SELECTED EXCERPT:
◇ ◇ ◇ ◇ ◇

It's an identity crisis that finds its way into the writer and comedian's first foray into film-making. The Infidel, starring the Iranian comedian Omid Djalili, released this week, is about a Muslim Everyman who discovers – to his horror – that he's actually Jewish.

"I was beaten up twice in the 1970s and then bullied at school separately by people who thought I was Pakistani," he says. "I was beaten up once in Pimlico by people shouting Sieg heil! – that was for being Jewish – and once in Wembley by a bloke who called me a Paki over and over again. I thought about saying I'm Jewish, but it wouldn't have helped – he was a racist. When I was first on TV, people used to come up to me in the street, Indians or Pakistanis, and say: 'You're the best Indian comedian I've ever seen.' It's because I'm dark-skinned and I've got a slightly weird name and not that many people really know about Jews. I had this unconscious awareness of my own ethnic ambiguity my whole life and then, when I saw Omid, I thought, 'Hang on, what is he? Is he a Muslim or a Jew?' It turns out he's Baha'i."

This was what inspired him to write The Infidel which takes an intelligent swipe at the idiocies of fundamentalism and pokes fun at religion and race in a way that is refreshing and long overdue. Baddiel likens Djalili's character to Homer Simpson – "a family man who's a bit of a klutz".

There are only two white characters in the film: Richard Schiff, best know for his role in The West Wing – plays a dour cab driver who gives Djalili lessons in Jewishness, and Miranda Hart who cameos as an officious social services tigress.

"I thought this subject – religion and comedy and race and culture – is something that's been left alone a bit," Baddiel says. "Not just because we're worried about being shot, but more importantly because, since Jim Davidson stopped being on our screens, people have assumed that making jokes about religion or race must mean you're a racist. Political correctness to some extent strangled people's ability to make jokes about ethnicity, and I think that's wrong. There's been a long Jewish tradition of doing that and, actually, now there is a Muslim tradition of doing that."

◇ ◇ ◇ ◇ ◇

PARTS OF THE EXERCISE:
a: List every performer the article on The Infidel names as appearing in the film.
b: Answer each question from the article on The Infidel, one per line:
(i) What show is Richard Schiff best known for?
(ii) Where was the speaker beaten up by people shouting "Sieg heil!"?
(iii) What faith does Omid turn out to be?
c: Transcribe the passage of the article on The Infidel from "It's an identity" to "he's actually Jewish.".
The entries have nothing to do with the article on The Infidel.

◇ ◇ ◇ ◇ ◇

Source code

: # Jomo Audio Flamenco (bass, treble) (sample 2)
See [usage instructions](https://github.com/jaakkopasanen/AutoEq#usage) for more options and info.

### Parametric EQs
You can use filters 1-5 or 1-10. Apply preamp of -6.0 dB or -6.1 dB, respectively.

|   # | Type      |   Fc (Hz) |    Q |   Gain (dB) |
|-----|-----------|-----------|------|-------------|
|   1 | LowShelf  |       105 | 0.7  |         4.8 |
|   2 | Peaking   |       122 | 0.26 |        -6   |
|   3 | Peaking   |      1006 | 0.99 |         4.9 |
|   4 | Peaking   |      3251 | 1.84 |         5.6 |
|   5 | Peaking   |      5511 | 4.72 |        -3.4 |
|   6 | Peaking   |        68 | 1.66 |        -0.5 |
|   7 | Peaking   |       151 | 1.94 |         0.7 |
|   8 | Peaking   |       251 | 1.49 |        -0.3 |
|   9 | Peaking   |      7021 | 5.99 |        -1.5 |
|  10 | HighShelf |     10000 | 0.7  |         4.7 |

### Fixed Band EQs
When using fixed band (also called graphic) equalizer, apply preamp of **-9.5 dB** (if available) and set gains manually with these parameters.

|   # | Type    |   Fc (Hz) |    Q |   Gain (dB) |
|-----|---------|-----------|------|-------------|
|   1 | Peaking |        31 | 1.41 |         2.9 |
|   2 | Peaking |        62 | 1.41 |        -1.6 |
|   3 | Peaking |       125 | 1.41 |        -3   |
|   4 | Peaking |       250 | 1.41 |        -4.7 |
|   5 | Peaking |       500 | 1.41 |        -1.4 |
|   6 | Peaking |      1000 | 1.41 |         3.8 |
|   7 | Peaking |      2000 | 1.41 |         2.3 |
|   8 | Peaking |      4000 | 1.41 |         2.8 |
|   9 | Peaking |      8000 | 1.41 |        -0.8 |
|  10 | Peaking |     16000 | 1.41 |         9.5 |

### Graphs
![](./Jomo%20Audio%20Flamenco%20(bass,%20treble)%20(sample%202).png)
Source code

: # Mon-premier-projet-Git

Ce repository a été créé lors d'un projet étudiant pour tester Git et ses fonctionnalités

◇ ◇ ◇ ◇ ◇

RESULTS IN ORDER:
a: Omid Djalili, Richard Schiff, Miranda Hart

b:
(i) The West Wing
(ii) Pimlico
(iii) Baha'i

c:
It's an identity crisis that finds its way into the writer and comedian's first foray into film-making. The Infidel, starring the Iranian comedian Omid Djalili, released this week, is about a Muslim Everyman who discovers – to his horror – that he's actually Jewish.